• **YOUR TASKS**:
1/ From the political commentary, set down everything from "It’s still mainly" down to "meeting of minds." word for word.
2/ Render this sentence from the political commentary in French: "Yet, many a dynamic, once begun, has been known to spin out of control."
===== READING PASSAGE =====
The parallel is unmistakable and it nudges us towards a larger point. Advani in Delhi and Mayawati in Lucknow are impelled by a similar force. There was a time in the ’90s when Mandir and Mandal seemed to have given birth to parties which harnessed energies unleashed by pointed and sectarian politics. The Other was to be as clearly identifiable as the core constituency. And the core constituency must be tightly rallied around exclusive symbols and slogans. It was the time of fragmentation in Indian politics when the broad social coalition that the Congress had cobbled together was splintering into its newly-assertive parts. It bequeathed us with an array of new parties. But over the years, as vote banks settled and congealed, and yielded serial hung legislatures, a new imperative has been making itself felt. It points to the need to reach out across borders. To forge broader coalitions, to stake out middle grounds.

It’s still mainly about numbers, admittedly. Mayawati realises that a Brahmin-Dalit combination within the BSP can put her party in a winning position against the SP in the next polls — the Congress and the BJP gave further proof of their irrelevance in the recent by-polls in the state. Realpolitik is also on her side, given that the primary contradiction is between OBCs and Dalits in UP’s Yadavraj. Yet, many a dynamic, once begun, has been known to spin out of control. It could yet be that the seams begin to disappear in the new social coalition that Mayawati is stitching up. It could lay the ground for a genuine meeting of minds.
===== GIVEN INFORMATION =====
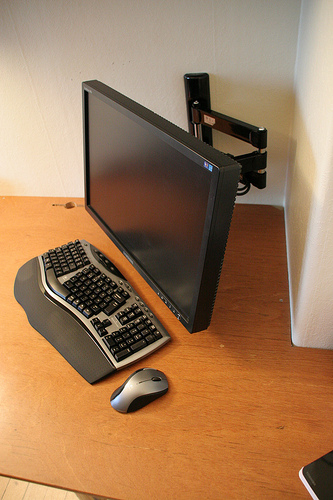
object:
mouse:
[108, 367, 168, 413]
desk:
[0, 193, 333, 500]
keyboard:
[13, 237, 171, 383]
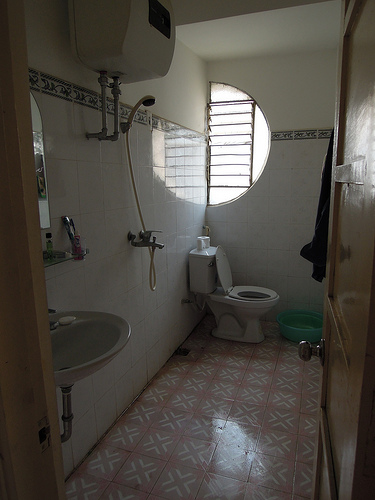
=====
• **RESULTS IN ORDER**:
1/
It’s still mainly about numbers, admittedly. Mayawati realises that a Brahmin-Dalit combination within the BSP can put her party in a winning position against the SP in the next polls — the Congress and the BJP gave further proof of their irrelevance in the recent by-polls in the state. Realpolitik is also on her side, given that the primary contradiction is between OBCs and Dalits in UP’s Yadavraj. Yet, many a dynamic, once begun, has been known to spin out of control. It could yet be that the seams begin to disappear in the new social coalition that Mayawati is stitching up. It could lay the ground for a genuine meeting of minds.

2/ Pourtant, on a souvent vu une dynamique, une fois lancée, échapper à tout contrôle.